Late Friday morning, I stepped off the elevator and walked stiffly into the newsroom. Keyboard clacking dribbled into silence as two dozen reporters and copy editors stopped what they were doing to stare. At first, no one said anything. Then a drawl broke the silence.

“Burn down a neighborhood so you can write about it? Hot diggity! Why didn't I think of that?”

“Shut it, Hardcastle,” Lomax said.

He rose from his throne behind the city desk, gestured that I should follow, and stepped into Pemberton's glass-walled office. I was halfway there when Veronica intercepted me.

“Are you all right?”

“As good as can be expected.”

“Anything I can do?”

“Yeah,” I said. I took her hand and squeezed it. “Keep me company after I have this friendly little chat.”

Then I turned away, entered the managing editor's office, and sank into one of the maroon leather visitor's chairs.

Pemberton took off his glasses, wiped them with a Kleenex, and put them back on. Then he unbuttoned the cuffs of his starched white shirt and rolled up the sleeves.

“Can I get you anything, Mulligan? Bottled water? A cup of coffee, perhaps?”

“I could use some Percocet.”

“Excuse me?”

“Never mind. I'm good.”

“Yes, well. So let's get right to it, then. We seem to have something of a situation here.”

“A situation?” Lomax said. “Feels more like a goddamned train wreck.”

I didn't say anything.

“Have you observed how this unfortunate affair is playing on the TV news?” Pemberton said.

“Sorry, but the seventy-two-inch, high-def, flat-screen entertainment center in the holding cell was on the fritz.”

“Yes, of course. You were being detained. It must have been quite unpleasant for you.”

“Quite unpleasant indeed,” I said.

Lomax glared at me and said, “Cut it out.”

“Unfortunately,” Pemberton said, “all the local channels have blown the matter entirely out of proportion. To hear them tell it, you'd think the newspaper itself is the serial arsonist.”

“You mean, as opposed to just one wayward employee?”

“I didn't intend to imply that.”

“And how is the paper handling the story?”

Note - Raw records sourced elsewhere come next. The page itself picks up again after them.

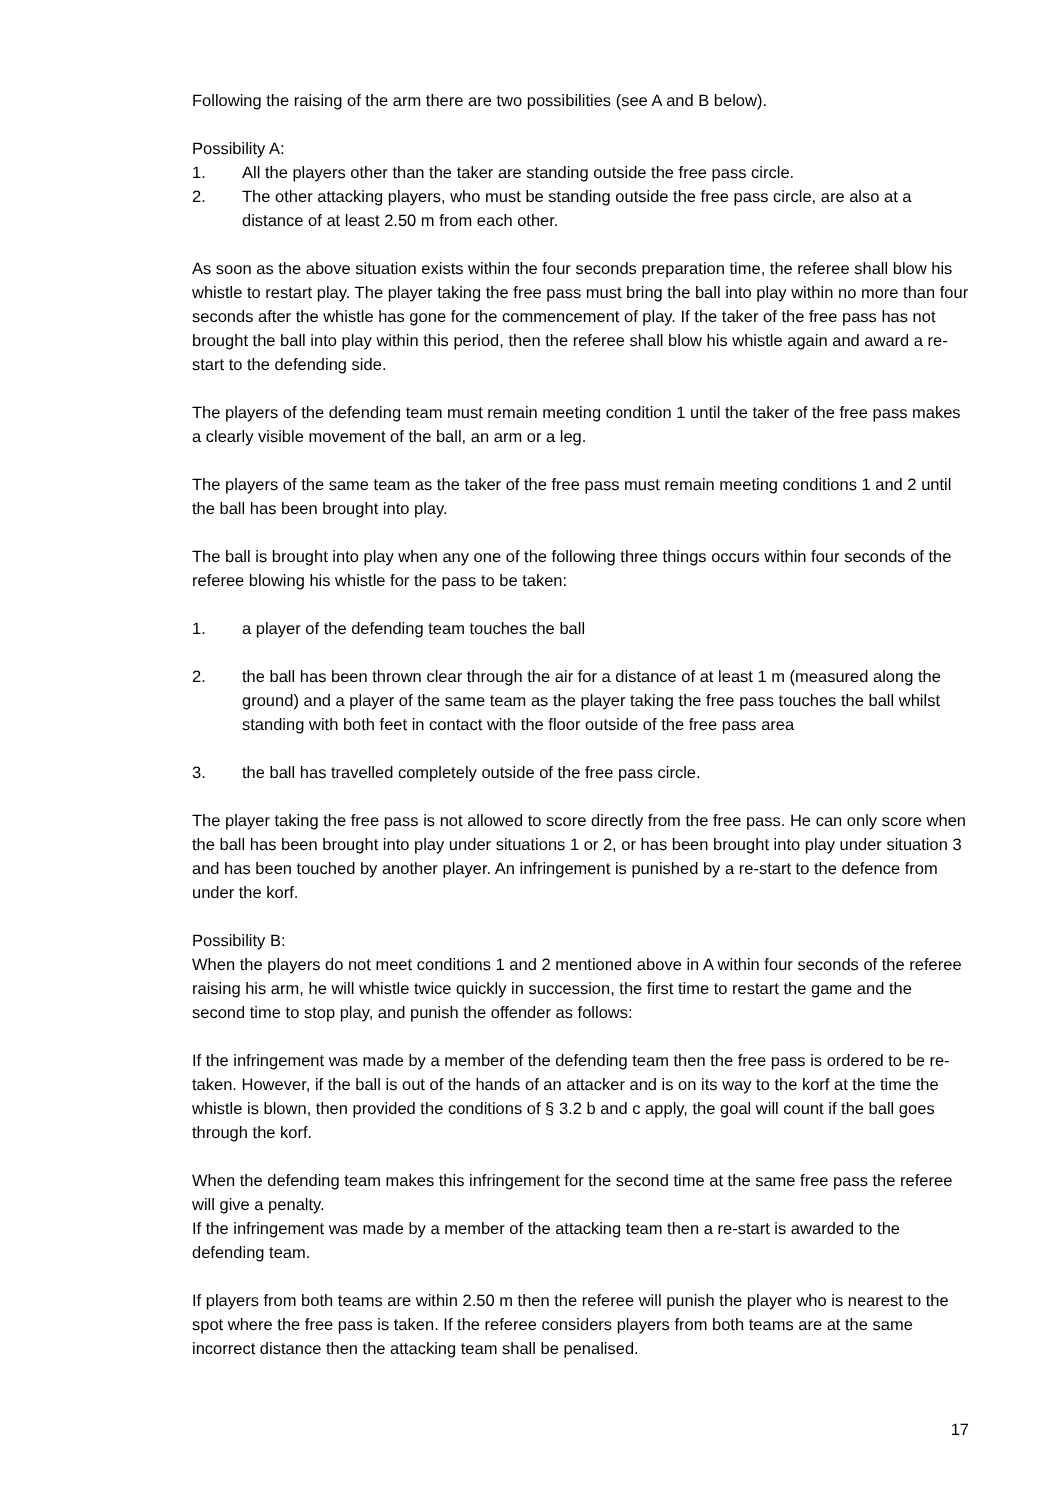Following the raising of the arm there are two possibilities (see A and B below).
Possibility A:
1. All the players other than the taker are standing outside the free pass circle.
2. The other attacking players, who must be standing outside the free pass circle, are also at a distance of at least 2.50 m from each other.
As soon as the above situation exists within the four seconds preparation time, the referee shall blow his whistle to restart play. The player taking the free pass must bring the ball into play within no more than four seconds after the whistle has gone for the commencement of play. If the taker of the free pass has not brought the ball into play within this period, then the referee shall blow his whistle again and award a re-start to the defending side.
The players of the defending team must remain meeting condition 1 until the taker of the free pass makes a clearly visible movement of the ball, an arm or a leg.
The players of the same team as the taker of the free pass must remain meeting conditions 1 and 2 until the ball has been brought into play.
The ball is brought into play when any one of the following three things occurs within four seconds of the referee blowing his whistle for the pass to be taken:
1. a player of the defending team touches the ball
2. the ball has been thrown clear through the air for a distance of at least 1 m (measured along the ground) and a player of the same team as the player taking the free pass touches the ball whilst standing with both feet in contact with the floor outside of the free pass area
3. the ball has travelled completely outside of the free pass circle.
The player taking the free pass is not allowed to score directly from the free pass. He can only score when the ball has been brought into play under situations 1 or 2, or has been brought into play under situation 3 and has been touched by another player. An infringement is punished by a re-start to the defence from under the korf.
Possibility B:
When the players do not meet conditions 1 and 2 mentioned above in A within four seconds of the referee raising his arm, he will whistle twice quickly in succession, the first time to restart the game and the second time to stop play, and punish the offender as follows:
If the infringement was made by a member of the defending team then the free pass is ordered to be re-taken. However, if the ball is out of the hands of an attacker and is on its way to the korf at the time the whistle is blown, then provided the conditions of § 3.2 b and c apply, the goal will count if the ball goes through the korf.
When the defending team makes this infringement for the second time at the same free pass the referee will give a penalty.
If the infringement was made by a member of the attacking team then a re-start is awarded to the defending team.
If players from both teams are within 2.50 m then the referee will punish the player who is nearest to the spot where the free pass is taken. If the referee considers players from both teams are at the same incorrect distance then the attacking team shall be penalised.
17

“Oh, that's right. You haven't seen the newspaper either. Perhaps you should read this before we continue.”

He pulled a paper from a stack on his desk and passed it to me. I folded it open to the sports page. The Sox bats had pounded the Yankees 7–5 the night before. Yippie.

The name
L. S. A. Mulligan
was on page one again, but this time it wasn't a byline. The story of my arrest had been written by Lomax, the circumstances too sensitive to be entrusted to a mere reporter. I scanned it and learned that Polecki had identified me as “a person of interest” in the arson investigation. At least the cops hadn't publicly connected me to the Scibelli murder. Pemberton was quoted as saying he would have no comment until he had time to “review the situation.”

I tossed the paper on the desk and looked at Pemberton.

“Funny,” I said. “I didn't see anything in there about how you are standing by your reporter.”

“Yes, well …” He looked at Lomax for help, didn't get any, and pressed on. “I do hope you understand why I have to ask you this, Mulligan. Are you in any way culpable in this dreadful affair?”

“Of course he isn't,” Lomax said.

“I believe Mulligan is capable of answering for himself.”

“Fuck you,” I said.

“May I take that as a no, then?”

“You may.”

“Good. That's settled. Now we have to decide what we are going to do with you.”

63

At two in the afternoon Hopes was mostly empty, just a couple of alkies slouched at the bar sipping something bitter. I led Veronica and Mason to a table by the beer cooler in back.

“Indefinite suspension without pay,” I said.

“You're kidding,” Veronica said.

“At first, it was gonna be
with
pay, but only if I promised to keep my nose out of the arson investigation. I told them I couldn't do that. Especially not now.”

“Baby, that's so unfair.”

“Try to see it from their point of view,” I said. “For the good of the newspaper, they've got to distance themselves from me. If I were in their position, I'd do the same thing.”

“But without pay?”

“How's it going to look if I keep digging into the story and some asshole like Logan Bedford finds out I'm still on the payroll?”